Ben Barber, salon.com
As the latest WikiLeaks revelations have shown, when diplomatic cables are made public they are often far from diplomatic. In fact, they aren’t even good journalism.
It is shocking that in the hundreds of cables released in recent days, U.S. diplomats often repeat unverified rumors. If I tried to base a story on such information, my editors would routinely send it back to me with an admonition: “Get some better sources. Find someone to speak on the record. Verify some of this stuff.”
So now the State Department is rushing to mollify foreign leaders in Italy, France, Russia, Saudi Arabia and Pakistan. This idle and unsubstantiated rumor-mongering by U.S. diplomats has shattered the brittle façade of official smiles we have dubbed “Public Diplomacy” — a euphemism for public affairs that some also call “propaganda.”
Propaganda is meant to persuade the public that black is white. Public affairs tells the public about the good things our government does while simply ignoring the bad things we sometimes do. Public diplomacy is a hybrid of the two — explaining policies to foreign audiences with the hope of changing minds.
Winston Churchill wrote that informing the public during wartime about progress in fighting the Nazis and defending democratic civilization is a worthy and noble task. It builds hope and prepares the public for the slow and costly battle to achieve victory over evil forces.
When Edward R. Murrow was director of the U.S. Information Agency (USIA) in 1963, he told Congress that “American traditions and the American ethic require us to be truthful, but the most important reason is that truth is the best propaganda and lies are the worst. To be persuasive we must be believable … “
However, the field of international relations that is called “public diplomacy” is a new breed of animal that emerged only in the past 15 years – since Jesse Helms, installed as the chairman of the Senate Foreign Relations Committee after the 1994 elections, began pushing for the USIA to be absorbed by the State Department and shut down, something that officially happened in 1999.

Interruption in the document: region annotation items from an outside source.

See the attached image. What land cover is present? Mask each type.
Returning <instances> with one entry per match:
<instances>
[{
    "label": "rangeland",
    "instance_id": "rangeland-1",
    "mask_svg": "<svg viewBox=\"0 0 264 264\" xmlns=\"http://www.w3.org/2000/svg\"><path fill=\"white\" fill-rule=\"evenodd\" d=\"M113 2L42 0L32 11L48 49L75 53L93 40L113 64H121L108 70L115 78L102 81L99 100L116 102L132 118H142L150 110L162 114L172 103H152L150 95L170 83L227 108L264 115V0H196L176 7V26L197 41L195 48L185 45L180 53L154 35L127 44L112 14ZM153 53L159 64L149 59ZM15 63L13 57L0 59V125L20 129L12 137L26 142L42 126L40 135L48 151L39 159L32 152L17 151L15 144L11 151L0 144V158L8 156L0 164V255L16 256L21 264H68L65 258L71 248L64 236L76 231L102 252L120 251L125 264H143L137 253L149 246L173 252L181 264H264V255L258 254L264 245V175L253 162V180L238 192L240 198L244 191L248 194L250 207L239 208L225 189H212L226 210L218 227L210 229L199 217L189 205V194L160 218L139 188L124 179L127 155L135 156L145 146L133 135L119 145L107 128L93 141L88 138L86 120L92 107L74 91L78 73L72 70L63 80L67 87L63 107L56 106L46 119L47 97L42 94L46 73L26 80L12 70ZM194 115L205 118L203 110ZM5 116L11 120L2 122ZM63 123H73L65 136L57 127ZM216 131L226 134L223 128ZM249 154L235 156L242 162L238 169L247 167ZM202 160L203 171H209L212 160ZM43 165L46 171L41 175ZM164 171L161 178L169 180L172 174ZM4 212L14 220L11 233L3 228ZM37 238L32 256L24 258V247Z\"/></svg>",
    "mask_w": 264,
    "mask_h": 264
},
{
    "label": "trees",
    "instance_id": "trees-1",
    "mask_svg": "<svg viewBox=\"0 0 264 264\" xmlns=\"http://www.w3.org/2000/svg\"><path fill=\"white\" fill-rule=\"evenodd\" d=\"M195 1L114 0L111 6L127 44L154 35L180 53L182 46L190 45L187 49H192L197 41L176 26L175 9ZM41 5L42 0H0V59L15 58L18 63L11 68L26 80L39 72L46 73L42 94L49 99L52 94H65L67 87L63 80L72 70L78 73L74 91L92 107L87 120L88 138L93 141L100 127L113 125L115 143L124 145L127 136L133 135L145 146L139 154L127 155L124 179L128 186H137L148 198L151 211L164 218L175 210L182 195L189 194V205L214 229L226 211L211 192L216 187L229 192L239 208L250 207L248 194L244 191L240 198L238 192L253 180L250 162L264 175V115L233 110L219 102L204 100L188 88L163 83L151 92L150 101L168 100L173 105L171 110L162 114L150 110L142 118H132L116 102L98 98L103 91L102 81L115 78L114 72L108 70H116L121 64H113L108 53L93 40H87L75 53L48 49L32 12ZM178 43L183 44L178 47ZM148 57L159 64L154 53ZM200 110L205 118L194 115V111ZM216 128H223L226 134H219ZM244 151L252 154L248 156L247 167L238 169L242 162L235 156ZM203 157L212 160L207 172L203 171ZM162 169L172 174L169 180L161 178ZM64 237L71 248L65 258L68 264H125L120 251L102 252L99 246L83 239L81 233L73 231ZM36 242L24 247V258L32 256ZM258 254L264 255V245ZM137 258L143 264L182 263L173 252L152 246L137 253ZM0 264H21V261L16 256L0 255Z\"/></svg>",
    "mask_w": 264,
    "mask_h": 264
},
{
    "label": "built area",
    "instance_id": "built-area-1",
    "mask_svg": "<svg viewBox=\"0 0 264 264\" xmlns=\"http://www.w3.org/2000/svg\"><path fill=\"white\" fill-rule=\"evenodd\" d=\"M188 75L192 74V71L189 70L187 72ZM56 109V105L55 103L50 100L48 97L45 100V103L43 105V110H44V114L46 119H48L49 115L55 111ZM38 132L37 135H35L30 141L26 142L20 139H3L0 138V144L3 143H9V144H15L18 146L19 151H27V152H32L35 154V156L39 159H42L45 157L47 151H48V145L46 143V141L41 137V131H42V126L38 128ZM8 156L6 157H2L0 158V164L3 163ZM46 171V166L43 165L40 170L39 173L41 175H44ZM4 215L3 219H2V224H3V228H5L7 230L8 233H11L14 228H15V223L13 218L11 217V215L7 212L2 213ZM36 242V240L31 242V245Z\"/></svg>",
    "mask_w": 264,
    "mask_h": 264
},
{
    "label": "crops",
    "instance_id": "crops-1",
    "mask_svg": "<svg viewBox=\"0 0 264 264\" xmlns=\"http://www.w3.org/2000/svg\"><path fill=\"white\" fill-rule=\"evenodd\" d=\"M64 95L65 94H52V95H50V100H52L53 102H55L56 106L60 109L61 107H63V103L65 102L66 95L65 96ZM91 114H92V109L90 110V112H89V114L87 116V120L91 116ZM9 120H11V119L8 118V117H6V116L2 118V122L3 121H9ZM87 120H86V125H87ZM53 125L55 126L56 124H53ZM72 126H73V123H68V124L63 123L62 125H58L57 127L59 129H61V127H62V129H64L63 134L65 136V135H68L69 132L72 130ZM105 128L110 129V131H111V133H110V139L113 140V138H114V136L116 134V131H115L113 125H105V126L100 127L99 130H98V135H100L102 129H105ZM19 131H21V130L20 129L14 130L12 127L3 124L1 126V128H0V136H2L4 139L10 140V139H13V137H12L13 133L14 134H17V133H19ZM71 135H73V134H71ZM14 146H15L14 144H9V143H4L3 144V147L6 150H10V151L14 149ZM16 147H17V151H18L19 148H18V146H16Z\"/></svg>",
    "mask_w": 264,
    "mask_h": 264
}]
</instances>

Before that, the USIA was an open and accessible source of information set up in every international capital. It gave out official U.S. policy statements as well as fairly straightforward reports on U.S. culture, economics and politics. Foreign students, journalists and researchers found it easy to visit the American libraries attached to the USIA buildings, which were deliberately separate from the intimidating American embassies.
As a foreign correspondent in the 1980s and 1990s, I would go to USIA public affairs officers for information and to set up interviews with political officers. The American Libraries were a breath of fresh air in countries that either lacked freedom or were so poor that most journalists could not afford to buy its varied publications, dictionaries, encyclopedias and newspapers. In many cities, the USIA would obtain by fax or cable the top daily international stories from U.S. newspapers and provide free copies to many newspaper editors each morning — a service they could not have afforded to purchase.
These days the Internet provides free access to U.S. media and State Department statements. And anti-American terrorism in recent years has made all U.S. facilities overseas less open. Had we not shuttered our USIA offices and American Libraries, visitors would have to pass a terrifying barrier of heavily armed guards, searches and security checks as they do at embassies today.